Dr. Robert H. Smith Sr., the son of a sharecropper, exercised his rights in Jackson, Miss. and proudly sported his "I Voted" sticker, ABC News reported.
"I remember when I couldn't vote," Smith told ABC News. "Voting is an experience that every American citizen should have."
The 15th Amendment forbade discriminatory voting practices in 1870. But literacy tests and poll taxes still served to prevent Black citizens from fully being able to participate in the nation's democracy until the passage of the 1965 Voting Rights Act.
Smith said he'd reflected on Black Americans' long road to freedom while waiting in line to cast his ballot.
"I lived through the whole process of gaining the ballot, so being able to participate was satisfying for me," he told CNN.
And he wasn't bothered by the slow-moving line.
"It was very pleasing to see so many people out to vote," Smith said. "And to be a part of the excitement that was going on around me."
The Hinds County, Mississippi resident was born in 1921 on the Burks Plantation near Rayville, Louisiana.
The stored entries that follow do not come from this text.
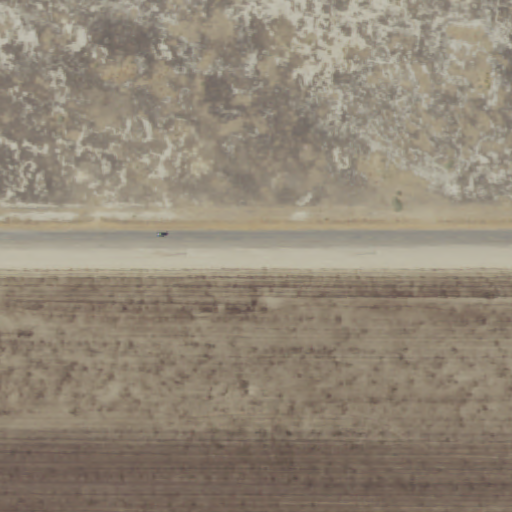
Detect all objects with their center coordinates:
road: (256, 237)
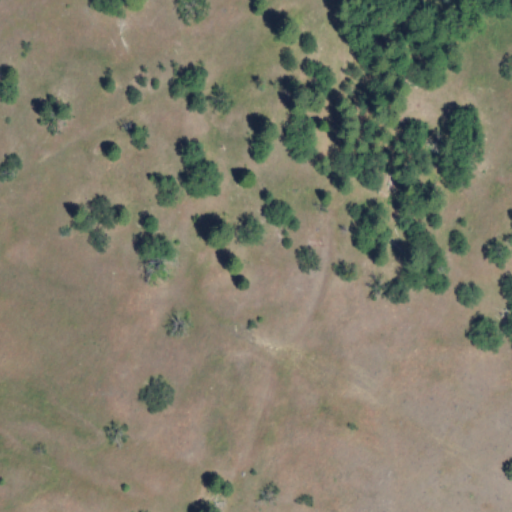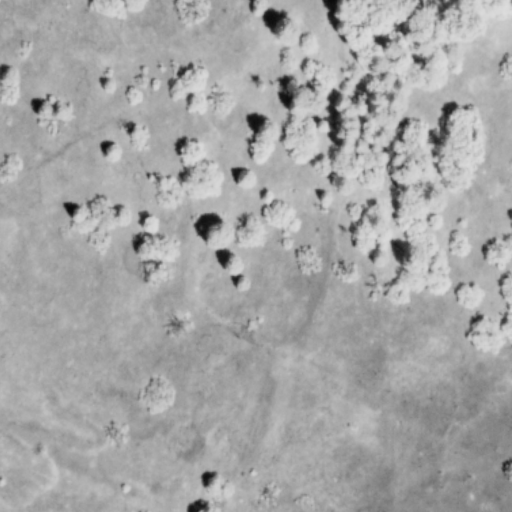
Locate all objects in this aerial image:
road: (250, 258)
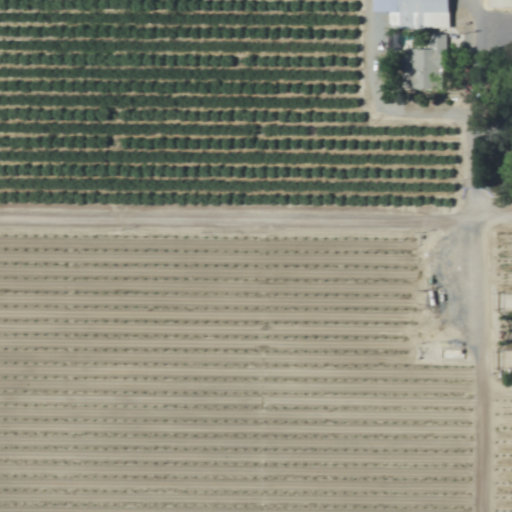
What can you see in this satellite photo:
building: (500, 3)
building: (413, 13)
building: (424, 67)
road: (255, 215)
road: (483, 255)
crop: (256, 256)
While his father eventually transitioned from sharecropper to Baptist preacher, Smith finished high school and served with the U.S. Army during World War II.
Smith continued to focus on his education after returning home. He earned a bachelor's degree at Southern University, master's degree from the University of Illinois at Urbana-Champaign and later, a Ph.D. from Florida State University. The Louisiana native fought against discrimination while going to school, joining the community relations committee at the University of Illinois and participating in sit-ins.
In 1943, Smith met Grayce Stewart, a nurse from Harlem who would become his wife of 72 years. The couple gave birth to three children. Smith also worked as an educator for much of his live, teaching at HBCUs. The former dean said one his greatest accomplishments is when he became a Deacon Emeritus at New Hope Baptist Church Jackson.
Seeing the recent protests for George Floyd, Breonna Taylor and countless other Black people whose lives have been stolen as a result of systemic racism, Smith said it's reminiscent of the past and an indication of the road ahead.
"I've been involved in this movement for the past 50 years, but there's much more to be done," the 99-year-old said.
According to CNN, registration for Black voters has continued to increase since the Voting Rights Act was signed into law, reaching a record-high of 73% in 2012 when Barack Obama ran for reelection. In his final essay before his death, Rep. John Lewis encouraged people to exercise their right to vote.
"Voting and participating in the democratic process are key. The vote is the most powerful nonviolent change agent you have in a democratic society. You must use it because it is not guaranteed. You can lose it," Lewis wrote in a column for The New York Times, which was published after his death.